Quando una biografia diventa agiografia, è ancora utile strumento di documentazione? A mio modesto parere no. Il libro che mi trovo davanti è stato scritto da due discepoli di Lanza del Vasto. Non c’è pagina che non trabocchi di esaltazione. Non c’è capoverso che non esalti le doti, le potenzialità, i talenti del filosofo italiano vissuto in Francia. In questo libro non si annota una sola critica, un solo episodio controverso, un solo screzio che veli la purezza cristallina della vita del pensatore e “patriarca”, (Lanza del Vasto fondò le comunità dell’Arca, centri di preghiera e diffusione degli ideali della nonviolenza e del cristianesimo). Tutta la sua vita sembra, nella descrizione dei due autori, vissuta dal poeta filosofo senza alcuna incertezza, senza alcuna debolezza: dal che ne emerge purtroppo una figura perfetta, maestosa, ieratica.
Dico purtroppo perché il risultato è stato, almeno per me, di rendere antipatica la figura del grande pensatore. Questa sorta di lunga litania Mariana (mi ha ricordato più volte quel che capita recitarsi in margine al rosario, “turris eburnea, rosa mistica, rifugium peccatorum”…) ha l’effetto di infastidire per la totale mancanza di “umanità”, se per umanità si intende la quotidiana imperfezione che noi mortali viviamo (e qui qualche illuminato potrebbe censurare le mie dissertazioni con un bel “parla per te!”).
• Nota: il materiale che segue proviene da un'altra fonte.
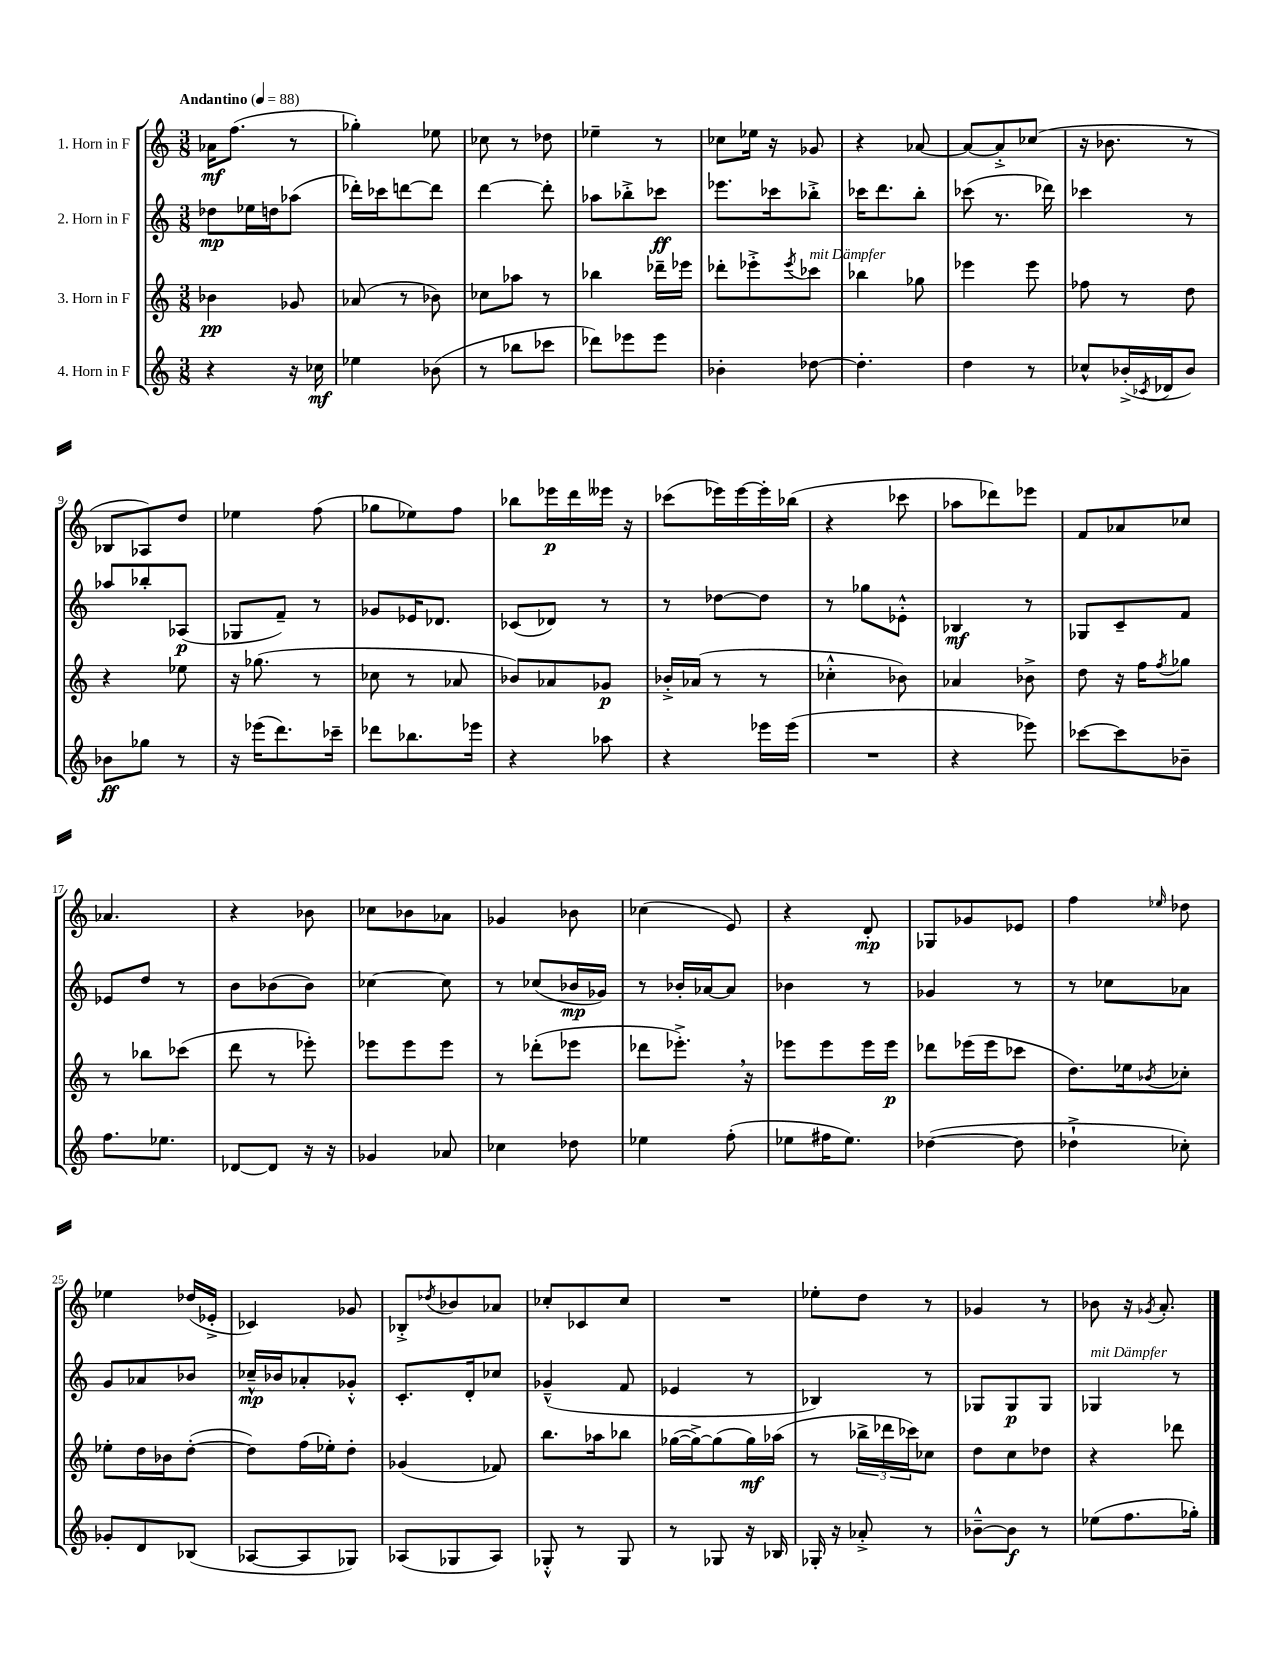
<<
\new StaffGroup <<
\new Staff = "s0" \with { instrumentName = "1. Horn in F" } {
    \clef treble \key c \major \numericTimeSignature \time 3/8 \tempo "Andantino" 4 = 88
    aes'16\mf f''8.( r8 |
    ges''4-.) ees''8 |
    ces''8 r8 des''8 |
    ees''4-- r8 |
    ces''8 ees''16 r16 ges'8 |
    r4 aes'8~ |
    aes'8~ aes'8-.-> ces''8( |
    r16 bes'8. r8 |
    bes8 aes8) d''8 |
    ees''4 f''8( |
    ges''8 ees''8) f''8 |
    bes''8 ees'''16\p d'''16 eeses'''16 r16 |
    ces'''8( ees'''16) ees'''16~ ees'''16-. bes''16( |
    r4 ces'''8 |
    aes''8 des'''8) ees'''8 |
    f'8 aes'8 ces''8 |
    aes'4. |
    r4 bes'8 |
    ces''8 bes'8 aes'8 |
    ges'4 bes'8 |
    ces''4( e'8) |
    r4 d'8-.\mp |
    ges8 ges'8 ees'8 |
    f''4 \grace { ees''16 } des''8 |
    ees''4 des''16( ees'16-.-> |
    ces'4) ges'8 |
    bes8-.-> \acciaccatura { des''8 } bes'8 aes'8 |
    ces''8-. ces'8 ces''8 |
    R4. |
    ees''8-. d''8 r8 |
    ges'4 r8 |
    bes'8 r16 \acciaccatura { ges'8 } a'8.-. \bar "|." |
}
\new Staff = "s1" \with { instrumentName = "2. Horn in F" } {
    \clef treble \key c \major \numericTimeSignature \time 3/8
    des''8\mp ees''16 d''16 aes''8( |
    des'''16-.) ces'''16 d'''8~ d'''8 |
    d'''4~ d'''8-. |
    aes''8 bes''8-.-> ces'''8\ff |
    ees'''8. ces'''16 bes''8-.-> |
    ces'''16 d'''8. b''8-. |
    ces'''8( r8. des'''16) |
    ces'''4 r8 |
    aes''8 bes''8-. aes8\p( |
    ges8 f'8--) r8 |
    ges'8 ees'16 des'8. |
    ces'8( des'8) r8 |
    r8 des''8~ des''8 |
    r8 ges''8 ees'8-.-^ |
    bes4\mf r8 |
    ges8 c'8-- f'8 |
    ees'8 d''8 r8 |
    b'8 bes'8( bes'8) |
    ces''4~ ces''8 |
    r8 ces''8( bes'16\mp ges'16) |
    r8 bes'16-. aes'16~ aes'8 |
    bes'4 r8 |
    ges'4 r8 |
    r8 ces''8 aes'8 |
    g'8 aes'8 bes'8 |
    ces''16---^\mp bes'16 aes'8-. ges'8-.-^ |
    c'8.-. d'16-. ces''8 |
    ges'4---^( f'8 |
    ees'4 r8 |
    bes4) r8 |
    ges8 ges8\p ges8 |
    ges4^\markup { \italic "mit Dämpfer" } r8 \bar "|." |
}
\new Staff = "s2" \with { instrumentName = "3. Horn in F" } {
    \clef treble \key c \major \numericTimeSignature \time 3/8
    bes'4\pp ges'8 |
    aes'8( r8 bes'8) |
    ces''8 aes''8 r8 |
    bes''4 des'''16-- ees'''16 |
    des'''8-. ees'''8-.-> \acciaccatura { ees'''8 } ces'''8^\markup { \italic "mit Dämpfer" } |
    bes''4 ges''8 |
    ees'''4 ees'''8 |
    fes''8 r8 d''8 |
    r4 ees''8 |
    r16 ges''8.( r8 |
    ces''8 r8 aes'8 |
    bes'8) aes'8 ges'8\p |
    bes'16-.-> aes'16( r8 r8 |
    ces''4-.-^ bes'8) |
    aes'4 bes'8-> |
    d''8 r16 f''16 \acciaccatura { f''8 } ges''8 |
    r8 bes''8 ces'''8( |
    d'''8 r8 ees'''8-.) |
    ees'''8 ees'''8 ees'''8 |
    r8 des'''8-.( ees'''8 |
    des'''8 ees'''8.-.->) \breathe r16 |
    ees'''8 ees'''8 ees'''16 ees'''16\p |
    des'''8 ees'''16( ees'''16 ces'''8 |
    d''8.) ees''16 \acciaccatura { bes'8 } ces''8-. |
    ees''8-. d''16 bes'16 d''8~-.( |
    d''8) f''16( ees''16-.) d''8-. |
    ges'4( fes'8) |
    b''8. aes''16 bes''8 |
    ges''16~( ges''16~->) ges''8( ges''16\mf) aes''16( |
    r8 \tuplet 3/2 { bes''16-> des'''16 ces'''16) } ces''8 |
    d''8 c''8 des''8 |
    r4 des'''8 \bar "|." |
}
\new Staff = "s3" \with { instrumentName = "4. Horn in F" } {
    \clef treble \key c \major \numericTimeSignature \time 3/8
    r4 r16 ces''16\mf |
    ees''4 bes'8( |
    r8 bes''8 ces'''8 |
    des'''8) ees'''8 ees'''8 |
    bes'4-. des''8~ |
    des''4.-. |
    d''4 r8 |
    ces''8-^ bes'16-.->( \acciaccatura { ces'8 } des'16 bes'8) |
    bes'8\ff ges''8 r8 |
    r16 ees'''16( d'''8.) ces'''16-- |
    des'''8 bes''8. ees'''16 |
    r4 aes''8 |
    r4 ees'''16 ees'''16( |
    R4. |
    r4 ees'''8) |
    ces'''8~ ces'''8 bes'8-- |
    f''8. ees''8. |
    des'8~ des'8 r16 r16 |
    ges'4 aes'8 |
    ces''4 des''8 |
    ees''4 f''8-.( |
    ees''8 fis''16 ees''8.) |
    des''4~( des''8 |
    des''4-!-> ces''8-.) |
    ges'8-. d'8 bes8( |
    aes8~ aes8 ges8) |
    aes8( ges8 aes8) |
    ges8-.-^ r8 ges8 |
    r8 ges8 r16 bes16 |
    ges16-. r16 aes'8-.-> r8 |
    bes'8~---^ bes'8\f r8 |
    ees''8( f''8. ges''16-.) \bar "|." |
}
>>
>>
Lanza fu uno dei primi europei a portare in Occidente la cultura della nonviolenza; uomo poliedrico ed esuberante, poeta, attivista politico, filosofo e teologo. Praticò la nonviolenza dopo aver conosciuto personalmente Gandhi e aver vissuto con lui tre mesi. Si impegnò in battaglie politiche contro le torture in Algeria (ricordiamo che Lanza visse la maggior parte della sua vita in Francia, e si confrontò con la politica di quel paese, principalmente); il suo strumento preferito fu il digiuno.
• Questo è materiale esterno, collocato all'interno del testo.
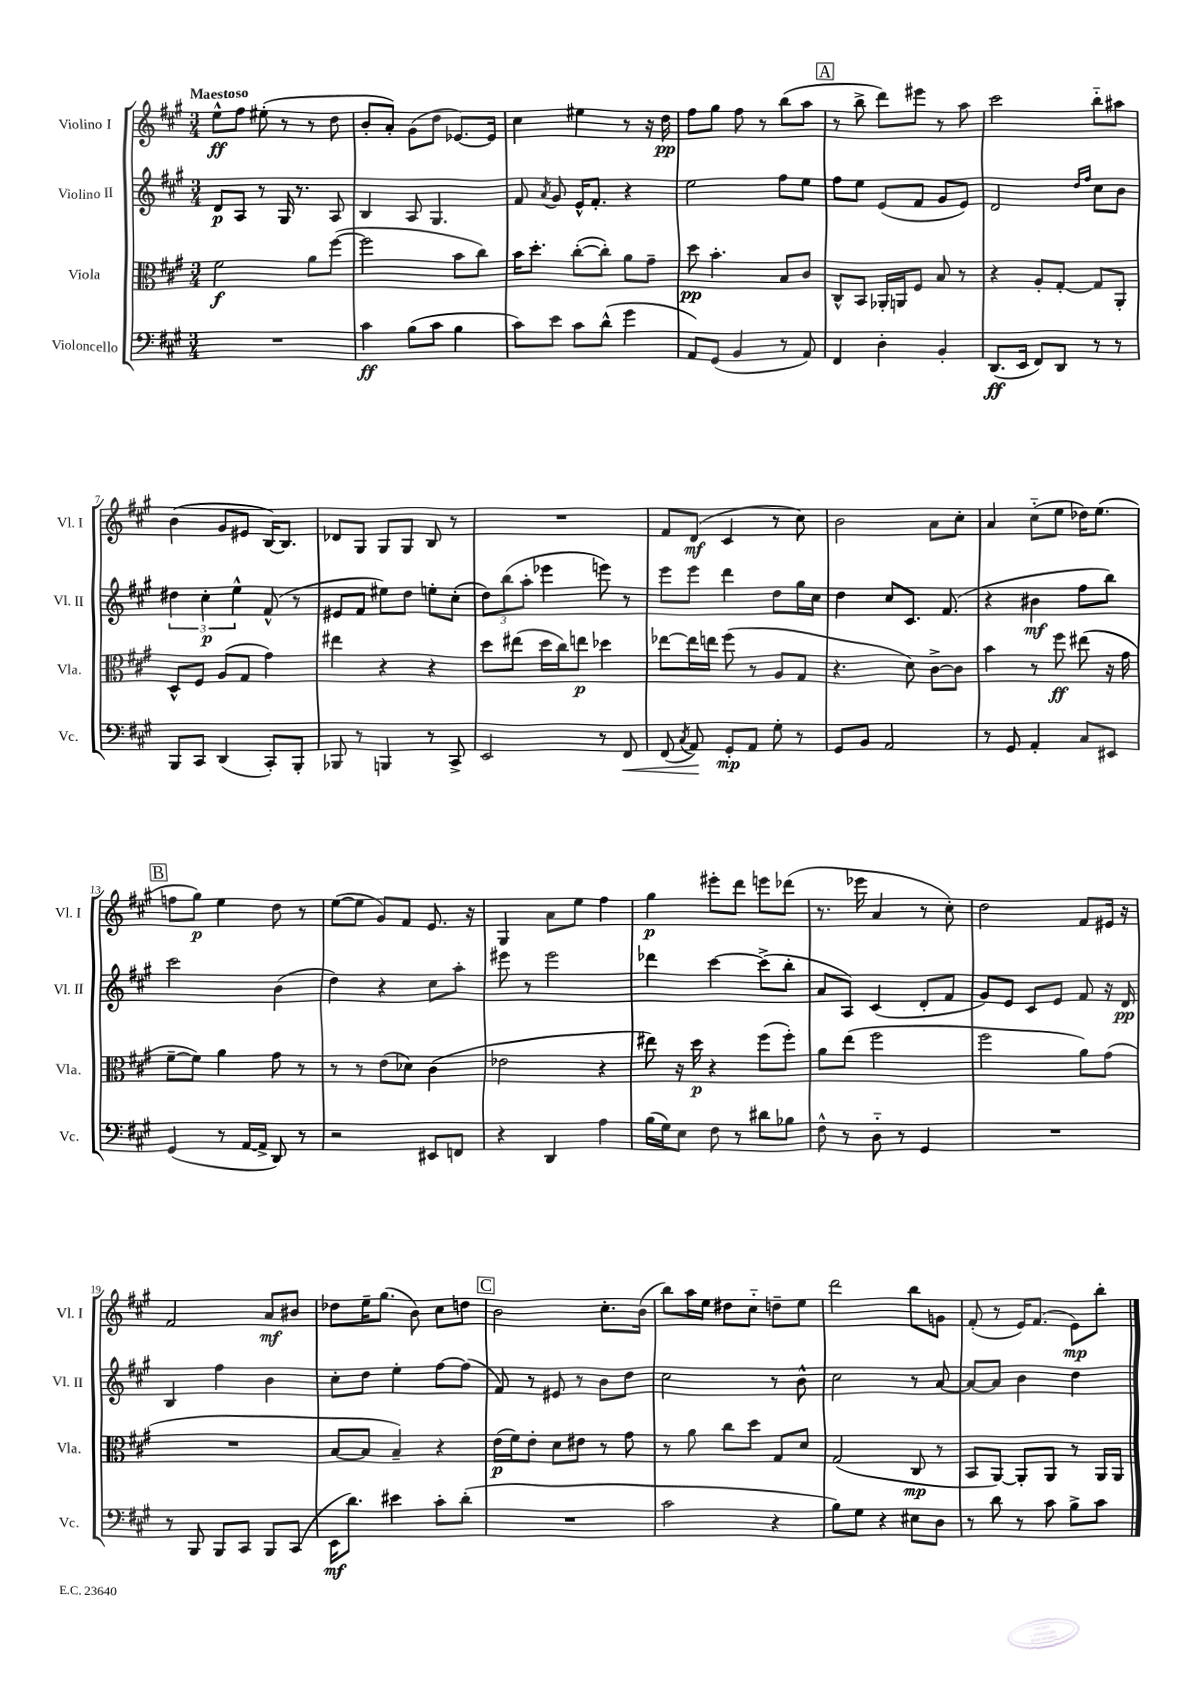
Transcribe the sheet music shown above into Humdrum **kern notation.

**kern	**kern	**kern	**kern
*staff4	*staff3	*staff2	*staff1
*clefF4	*clefC3	*clefG2	*clefG2
*k[f#c#g#]	*k[f#c#g#]	*k[f#c#g#]	*k[f#c#g#]
*M3/4	*M3/4	*M3/4	*M3/4
2.r	2f#\	8d/L	8ee^^\L
.	.	8A/J	8ff#\J
.	.	8r	(8ee#'\
.	.	16G#/	8r
.	.	8.r	.
.	8a\L	.	8r
.	([8ff#\J	8A/	8dd\
=	=	=	=
4c#\	2ff#\]	4B/	8b'/L
.	.	.	8a'/J)
(8B\L	.	8A/	(8g#\L
8c#\J	.	4.G#/	8dd\J
4B\	8b\L	.	[8.e-/L)
.	8cc#\J)	.	.
.	.	.	16e-/]Jk
=	=	=	=
8c#\L)	16b\LK	8f#/	4cc#\
.	8.dd'\J	.	.
.	.	8qa/	.
8e\J	.	8g#/	.
8c#\L	([8cc#'\L	16e^^/LK	4ee#\
.	.	8.f#'/J	.
(8d^^\J	8cc#'\]J)	.	.
4g#\	8a\L	4r	8r
.	8g#~\J	.	16r
.	.	.	16dd\
=	=	=	=
8AA/L)	8dd\	2ee\	8ff#\L
(8GG#/J	4.b'\	.	8gg#\J
4BB/	.	.	8ff#\
.	.	.	8r
8r	8B/L	8ff#\L	(8bb\L
8AA/)	8c#/J	8ee\J	8aa\J
=	=	=	=
4FF#/	8C#^^/L	8ff#\L	8r
.	8BB/J	8ee\J	8bb^\
4D'\	16AA-'/LL	(8e/L	8ddd\L)
.	16AA/J	.	.
.	8F#/J	8f#/J	8eee#\J
4BB'/	8B/	8g#/L	8r
.	8r	8e/J)	8aa\
=	=	=	=
(8.DD/L	4r	2d/	2ccc#\
16EE/Jk	.	.	.
8FF#/L)	8A'/L	.	.
8DD/J	[8G#'/J	.	.
.	.	16qqdd/LL	.
.	.	16qqff#/JJ	.
8r	8G#/]L	8cc#\L	8bb'~\L
8r	8AA'/J	8b\J	8aa#\J
=	=	=	=
8BBB/L	8D^^/L	6dd#\	(4b\
8CC#/J	8F#/J	.	.
.	.	6cc#'\	.
(4DD/	(8A/L	.	8g#/L
.	.	6ee^^\	.
.	8G#/J	.	8e#/J
8CC#'/L)	4g#\)	(8f#^^/	[16B/LK)
.	.	.	8.B/]J
8BBB'/J	.	8r	.
=	=	=	=
8BBB-/	4ee#\	8e#/L	8d-/L
8r	.	8f#/J	8G#/J
4BBB/	4r	8ee#\L)	8G#/L
.	.	8dd\J	8G#/J
8r	4r	8ee'\L	8B/
8CC#^/	.	(8cc#'\J	8r
=	=	=	=
2EE/	8dd\L	12dd\L)	2.r
.	.	(12bb\	.
.	(8ee#\J	.	.
.	.	12aa'\J	.
.	16dd\LL	4eee-\	.
.	16cc#\J)	.	.
.	8ee\J	.	.
8r	4dd-\	8eee\)	.
8FF#/	.	8r	.
=	=	=	=
(8FF#/	[8ee-\L	8eee\L	8f#/L
8qC#/	.	.	.
8AA/)	16ee-\]L	8eee\J	(8d/J
.	16ee\JJ	.	.
8GG#'/L	(8ff#\	4ddd\	4c#/
8AA/J	8r	.	.
8G#'\	8A/L	8dd\L	8r
8r	8G#/J	16gg#\L	8cc#\)
.	.	16cc#\JJ	.
=	=	=	=
8GG#/L	4.r	4dd\	2b\
8BB/J	.	.	.
2AA/	.	8cc#/L	.
.	8d\)	8.c#/J	.
.	[8c#^\L	.	8a\L
.	.	(8.f#/	.
.	8c#\]J	.	8cc#'\J
=	=	=	=
8r	4b\	4r	4a/
8GG#/	.	.	.
4AA'/	8r	4b#\	(8cc#'~\L
.	8ff#\	.	8ee\J
8C#/L	(8ee#\	8ff#\L	16dd-\LK)
.	.	.	(8.ee\J
8EE#/J	16r	8bb\J)	.
.	16g#\	.	.
=	=	=	=
(4GG#/	[8f#~\L	2ccc#\	8ff\L
.	8f#\]J)	.	8gg#\J)
8r	4a\	.	4ee\
[16AA/LL	.	.	.
16AA^/]JJ	.	.	.
8DD/)	8g#\	(4b\	8dd\
8r	8r	.	8r
=	=	=	=
2r	8r	4dd\)	([8ee\L
.	8r	.	8ee\]J
.	(8e\L	4r	8g#/L)
.	8d-\J)	.	8f#/J
8EE#/L	(4c#\	8cc#\L	8.e/
8FF/J	.	8aa'\J	.
.	.	.	16r
=	=	=	=
4r	2e-\	8eee#\	4G#/
.	.	8r	.
4DD/	.	2eee#\	8a\L
.	.	.	8ee\J
4A\	4r	.	4ff#\
=	=	=	=
(16B\LL	8ee#\)	4ddd-\	4gg#\
16G#\J)	.	.	.
8E\J	16r	.	.
.	16dd\	.	.
8F#\	4r	[4ccc#\	8eee#'\L
8r	.	.	8ddd\J
8d#\L	(8ff#\L	(8ccc#^\]L	8eee\L
8B-\J	8ff#'\J)	8bb'\J	(8ddd-\J
=	=	=	=
8F#^^\	8a\L	8a/L	8.r
8r	(8ee\J	8A/J)	.
.	.	.	16eee-\
8D'~\	2ff#\	(4c#/	4a/
8r	.	.	.
4GG#/	.	8d'/L	8r
.	.	8f#/J	8cc#'\)
=	=	=	=
2.r	2ff#\	8g#/L)	2dd\
.	.	8e/J	.
.	.	8c#/L	.
.	.	8e/J	.
.	8a\L)	8f#/	8f#/L
.	(8g#\J	16r	16e#/Jk
.	.	16d/	16r
=	=	=	=
8r	2.r	4B/	2f#/
8BBB/	.	.	.
8BBB/L	.	4ff#\	.
8CC#/J	.	.	.
8BBB/L	.	4b\	8a/L
(8CC#/J	.	.	8b#/J
=	=	=	=
16EE\LK	[8B/L	8cc#'\L	8dd-\L
8.d\J)	.	.	.
.	8B/]J	8dd\J	16ee~\K
.	.	.	(8.gg#\J
4e#\	4B~/)	4ee'\	.
.	.	.	8b\)
8c#'\L	4r	[8ff#\L	8cc#\L
(8d'\J	.	(8ff#\]J	8dd\J
=	=	=	=
2.r	(16e\LL	8f#/)	2b\
.	16f#\J)	.	.
.	8e'\J	8r	.
.	8d\L	8e#/	.
.	8e#\J	8r	.
.	8r	8b\L	8.cc#'\L
.	8g#\	8dd\J	.
.	.	.	(16b\Jk
=	=	=	=
2c#\	8r	2cc#\	8bb\L)
.	8a\	.	16aa\L
.	.	.	16ee\JJ
.	8cc#\L	.	8dd#\L
.	8dd\J	.	8cc#'~\J
4r	8G#/L	8r	8dd~\L
.	8d/J	8b^^\	8ee\J
=	=	=	=
8B\L)	(2G#/	2cc#\	2ddd\
8G#\J	.	.	.
4r	.	.	.
8E#\L	8C#/	8r	8bb\L
8D\J	8r	[8a/	8g\J
=	=	=	=
8r	8BB/L	8a/_L	(8f#'/
8d\	[8AA/J)	8a/]J	8r
8r	8AA'/]L	4b\	16e/LK)
.	.	.	(8.f#/J
8c#\	8AA/J	.	.
8B^\L	8r	4dd\	8e\L)
8c#\J	16AA/LL	.	8bb'\J
.	16AA/JJ	.	.
==	==	==	==
*-	*-	*-	*-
I due autori illustrano si la vita del grande carismatico, e probabilmente nella maggior parte dei casi riportano fedelmente le sue idee; ma il linguaggio è esaltato e lascia costantemente il sospetto di una scrittura partigiana, quando non addirittura eccessiva, come a pagina 167, dove lasciano la biografia per inoltrarsi nel vischioso spazio delle opinioni personali: dicono della nonviolenza gandhiana che “il sacrificio ostentato di sé può nascondere un amore sospetto per la sofferenza e il desiderio oscuro di trasformare l’avversario in boia, in colpevole”… chissà cosa avrebbe detto Lanza del Vasto di questi due suoi fedeli, forse troppo fedeli, seguaci.
A me ha fatto venir voglia di leggere, su Lanza, qualcosa di più sobrio. Peccato, perché Lanza del Vasto è figura che non va dimenticata. Ma ogni santificazione allontana dalla conoscenza profonda dell’uomo che era.